*DOCUMENT TEXT:*
------------------------------
The Cable

Intel Vets: Of Course Obama Knew About NSA Spying

Everyone from the president to the lawmakers who are supposed to oversee the National Security Agency claim they had no idea it was spying on the communications of dozens of foreign leaders. But that claim is laughable, according to veteran members of the intelligence community, former White House advisers, and now one of the NSA's main overseers in Congress.

A former White House official, who served in a prior administration, said it was essentially impossible that the president wouldn't know foreign leaders were being monitored by U.S. intelligence agencies, and principally the NSA, as part of regular operations aimed at keeping him informed about diplomatic relations and negotiations. Information on foreign leaders that is based on recorded calls or other signals intelligence is "unique," the former official said, and its nature is obvious to anyone reading or hearing an intelligence report or receiving a briefing.

"If you saw it, you'd know that it came out of somebody's mouth," the former official said. "I cannot believe that [Obama's national security staff] didn't brief the president on foreign leaders when he was going in to visit with them." Much of that information would have comes from signals intelligence. And the failure to inform the president that a piece of information came from spying on a leader could be a fireable offense, the former White House official said. "It's almost a dereliction not to tell him."
------------------------------
Transcribed page text

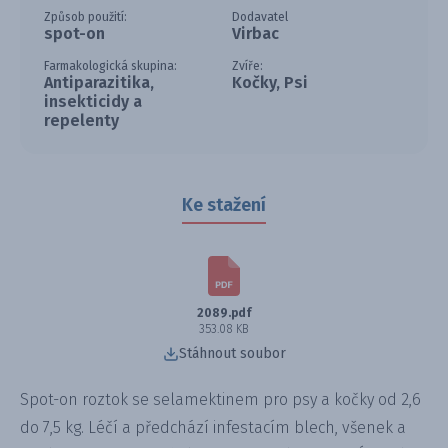
Způsob použití:
Dodavatel
spot-on
Virbac
Farmakologická skupina:
Zvíře:
Antiparazitika,
Kočky, Psi
insekticidy a
repelenty
Ke stažení
2089.pdf
353.08 KB
Stáhnout soubor
Spot-on roztok se selamektinem pro psy a kočky od 2,6
do 7,5 kg. Léčí a předchází infestacím blech, všenek a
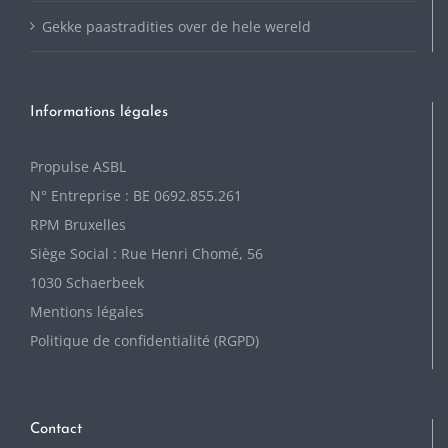
Gekke paastradities over de hele wereld
Informations légales
P
ropulse ASBL
N° Entreprise : BE 0692.855.261
RPM Bruxelles
Siège Social : Rue Henri Chomé, 56
1030 Schaerbeek
Mentions légales
Politique de confidentialité (RGPD)
Contact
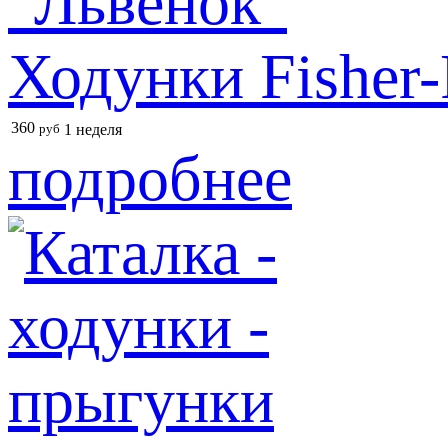
Ходунки Fisher-
360
руб
1 неделя
подробнее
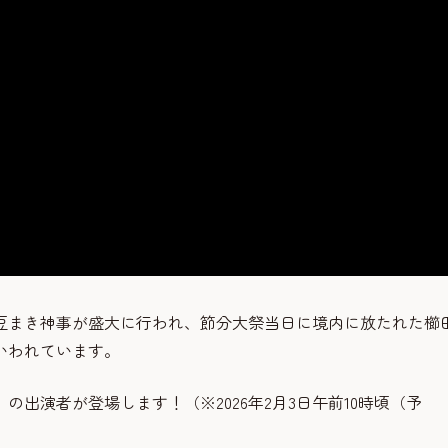
豆まき神事が盛大に行われ、節分大祭当日に境内に放たれた櫛
いわれています。
出演者が登場します！（※2026年2月3日午前10時頃（予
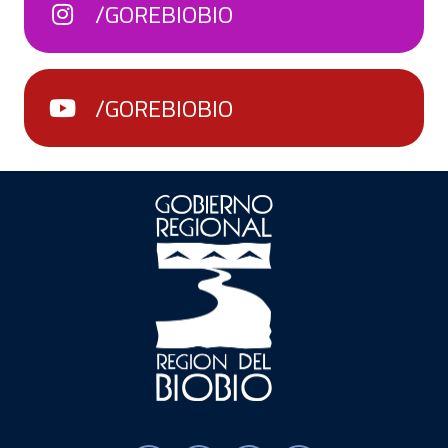
/GOREBIOBIO
/GOREBIOBIO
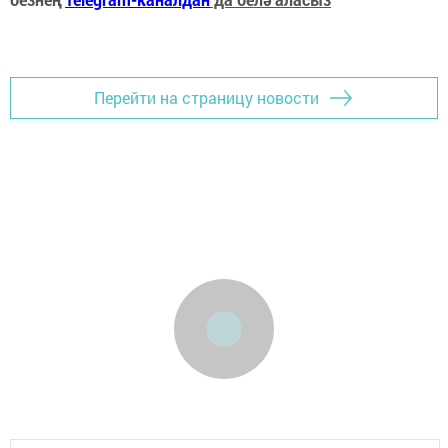
Перейти на страницу новости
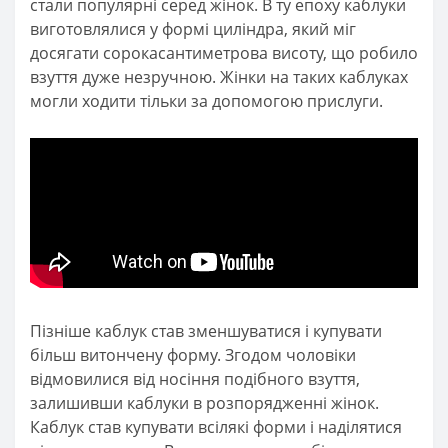
стали популярні серед жінок. В ту епоху каблуки
виготовлялися у формі циліндра, який міг
досягати сорокасантиметрова висоту, що робило
взуття дуже незручною. Жінки на таких каблуках
могли ходити тільки за допомогою прислуги.
Пізніше каблук став зменшуватися і купувати
більш витончену форму. Згодом чоловіки
відмовилися від носіння подібного взуття,
залишивши каблуки в розпорядженні жінок.
Каблук став купувати всілякі форми і наділятися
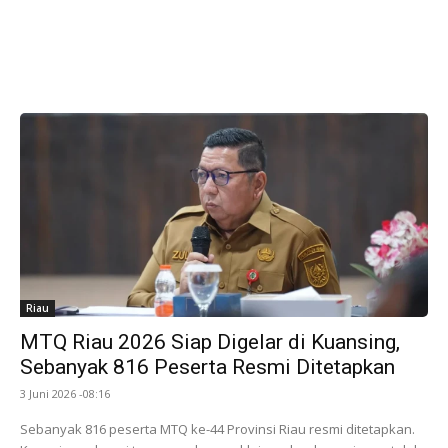
Riau
MTQ Riau 2026 Siap Digelar di Kuansing,
Sebanyak 816 Peserta Resmi Ditetapkan
3 Juni 2026 -08:16
Sebanyak 816 peserta MTQ ke-44 Provinsi Riau resmi ditetapkan.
------------------------------
*WHAT TO WORK ON:*
1. Reproduce the passage of the article on NSA spying from "Intel Vets: Of" to "overseers in Congress." word for word.
2. Write out the records from their start through the line with "Перейти на страницу новости" exactly, leaving out the pictures.

*TASK-BY-TASK OUTPUTS:*
1.
Intel Vets: Of Course Obama Knew About NSA Spying

Everyone from the president to the lawmakers who are supposed to oversee the National Security Agency claim they had no idea it was spying on the communications of dozens of foreign leaders. But that claim is laughable, according to veteran members of the intelligence community, former White House advisers, and now one of the NSA's main overseers in Congress.

2.
Způsob použití:
Dodavatel
spot-on
Virbac
Farmakologická skupina:
Zvíře:
Antiparazitika,
Kočky, Psi
insekticidy a
repelenty
Ke stažení
2089.pdf
353.08 KB
Stáhnout soubor
Spot-on roztok se selamektinem pro psy a kočky od 2,6
do 7,5 kg. Léčí a předchází infestacím blech, všenek a
Gekke paastradities over de hele wereld
Informations légales
P
ropulse ASBL
N° Entreprise : BE 0692.855.261
RPM Bruxelles
Siège Social : Rue Henri Chomé, 56
1030 Schaerbeek
Mentions légales
Politique de confidentialité (RGPD)
Contact
Ходунки Fisher-
360
руб
1 неделя
подробнее
豆まき神事が盛大に行われ、節分大祭当日に境内に放たれた櫛
いわれています。
出演者が登場します！（※2026年2月3日午前10時頃（予
/GOREBIOBIO
/GOREBIOBIO
Перейти на страницу новости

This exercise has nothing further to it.